Wie ich in “Organic Cotton: What´s green?” schon einmal zitiert habe, werden 25% der weltweit versprühten Insektizide für Textilien – sprich Baumwolle – verwendet.
Wenn man bedenkt wie unser Immunsystem von diesen Chemikalien beeinträchtigt wird…





da gibts noch viel unnötigen balast, den es in der modeindustrie zu entsorgen gäbe, bewusster kaufen, bewusster hinterfragen, besser tragen! auch ich nehme mich immer öfter an der nase!
22.4 ist Earth Day!
Nun, wieviel lassen sich von den Fakten aufrütteln?
Und gehen erhobenen Hauptes bei all den Billigmodeläden vorbei?

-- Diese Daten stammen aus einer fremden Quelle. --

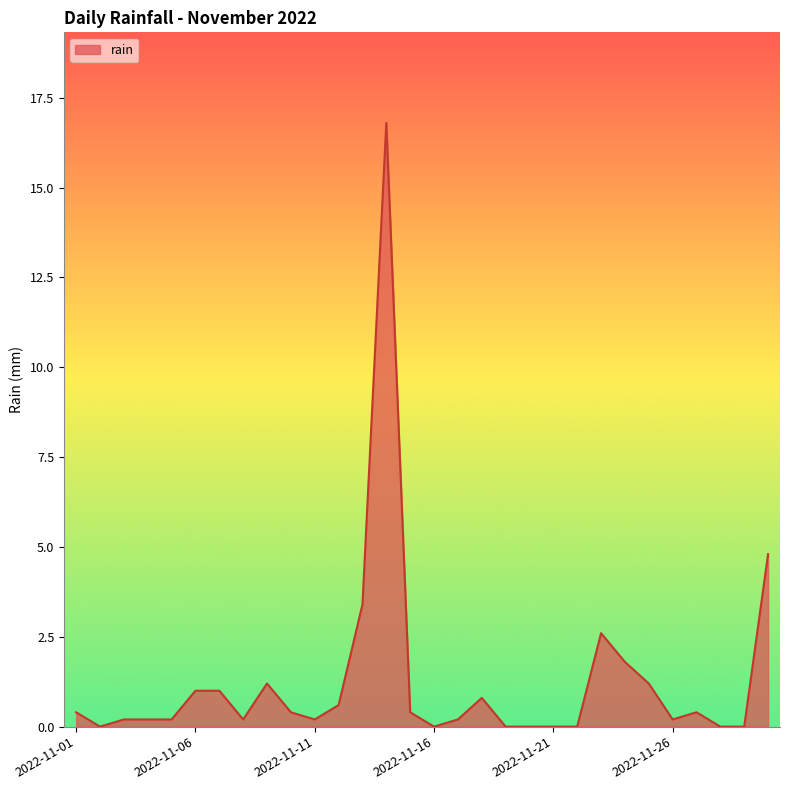

What is the greatest value displayed?

16.8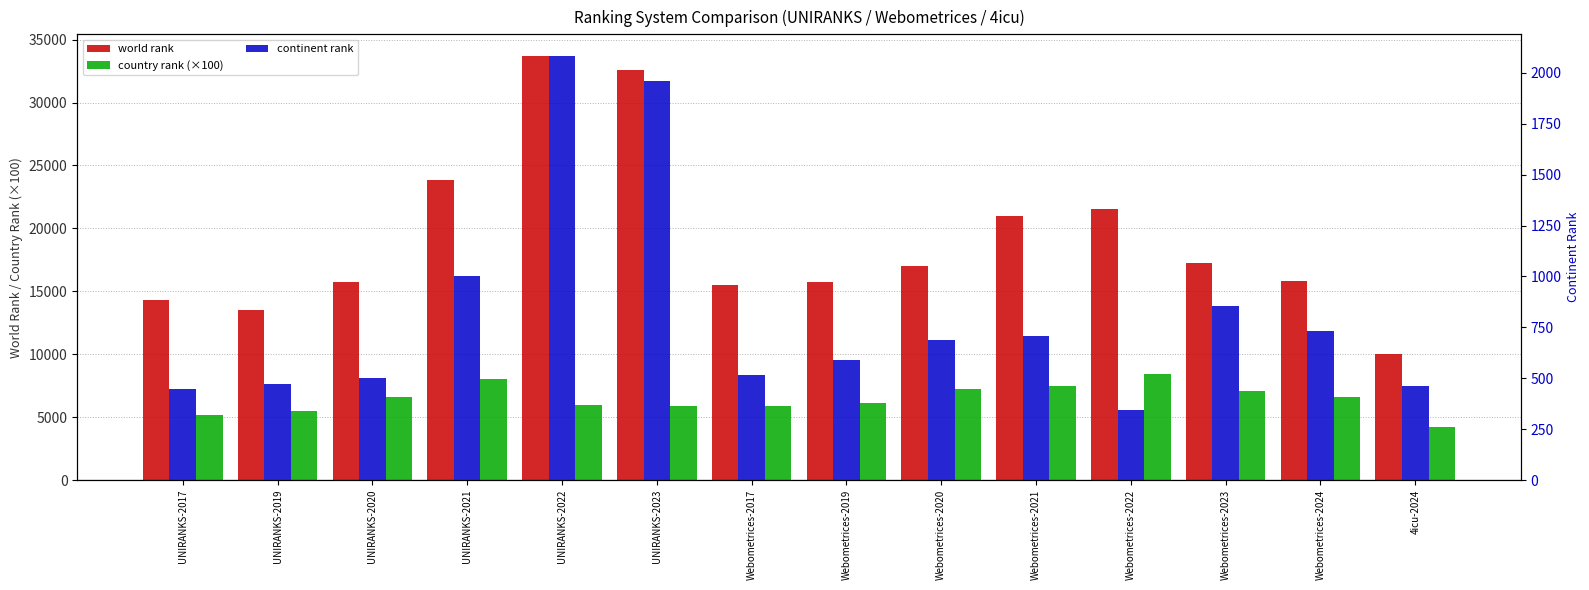

What is the difference between the highest and lowest values at Webometrices-2021?

20305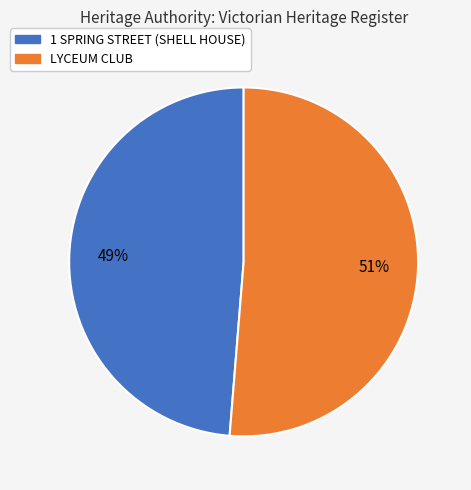

To the nearest percent, what portion does 1 SPRING STREET (SHELL HOUSE) represent?

49%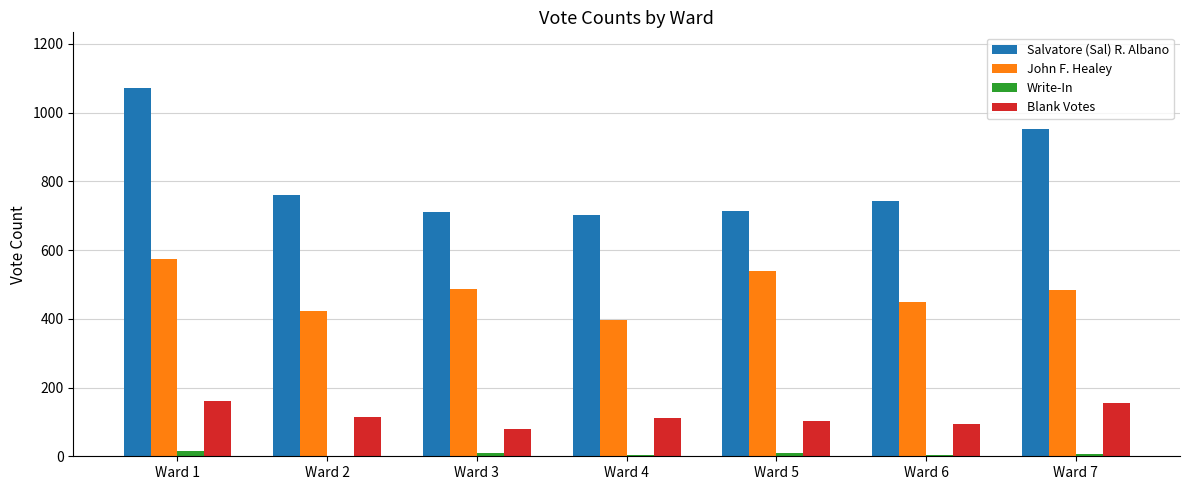

What is the sum of all Write-In values?

51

Und informieren sich lieber einmal, bevor sie sich wieder irgendwelchen Ramsch vom Schweden und anderen kaufen?
Wir wollen mal sehen, ob uns KomsumentInnen die eigene Gesundheit und die Gesundheit anderer Menschen endlich einmal wichtiger wird als das “Haben-Wollen” und die Geldbörse.